Blackboard really needs to open communications. Updated product roadmaps about every part of the product and from every angle: students, faculty, support staff, and administrators for example. Also communication can’t be only at Blackboard World. Webinars with Jay and other leadership to talk about roadmaps, etc. need to be offered to institutions for attendance during various times of the year. Finally work to allow Blackboard’s legal teams to lessen the throttle of communication to institutions.

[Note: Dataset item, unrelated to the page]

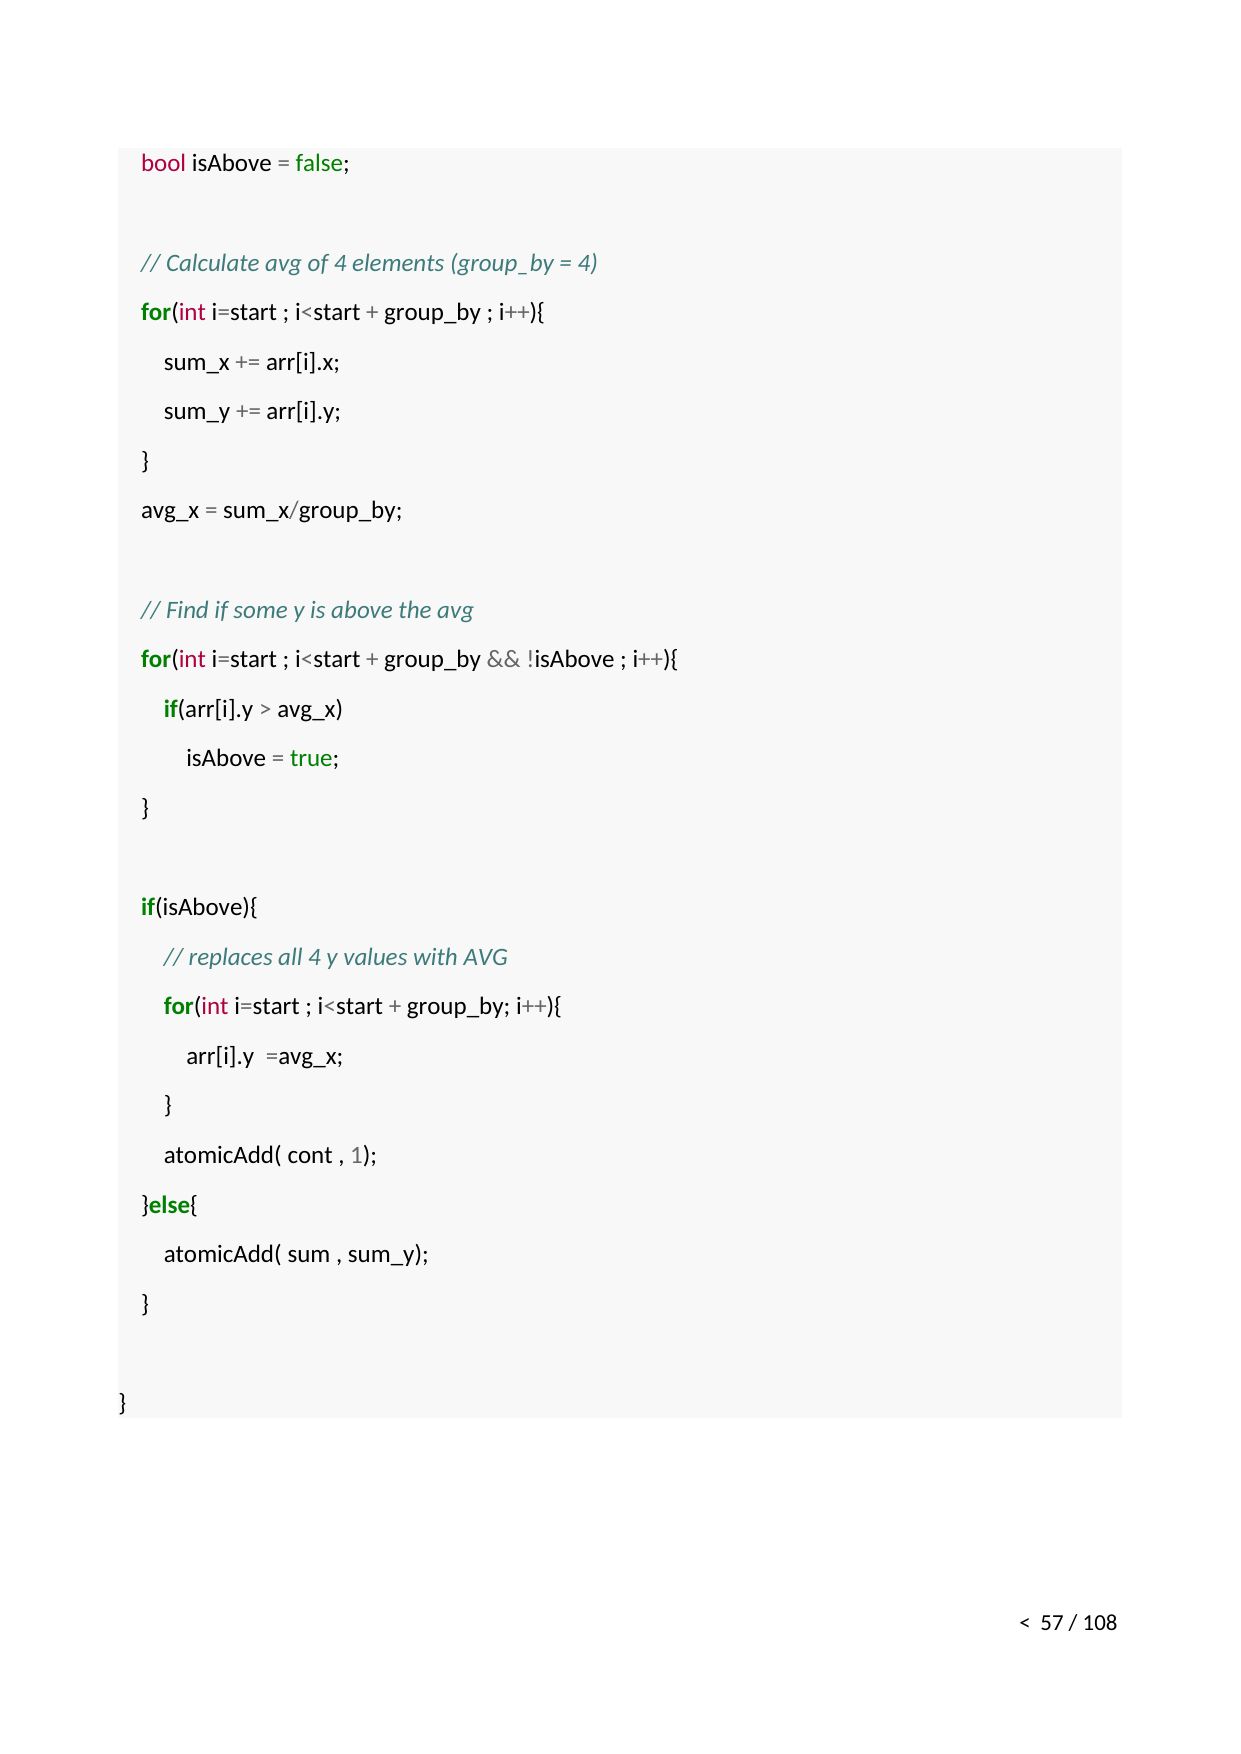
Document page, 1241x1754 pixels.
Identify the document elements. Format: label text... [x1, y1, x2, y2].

In the end, Blackboard has done a great job trying to navigate the LMS waters which have become filled with other competitors. The previews of their new Learn and Collaborate products have been well received. However the concern is that these ships still are in dry dock preparing for launch. While many feel the company’s other products, user communities, and communications are sitting out in the ocean with little navigational guidance. Hopefully this feedback and the start of Blackboard World 2015 will allow the company to launch its ships, open its sails, and get a good tailwind as we travel towards 2016 and beyond.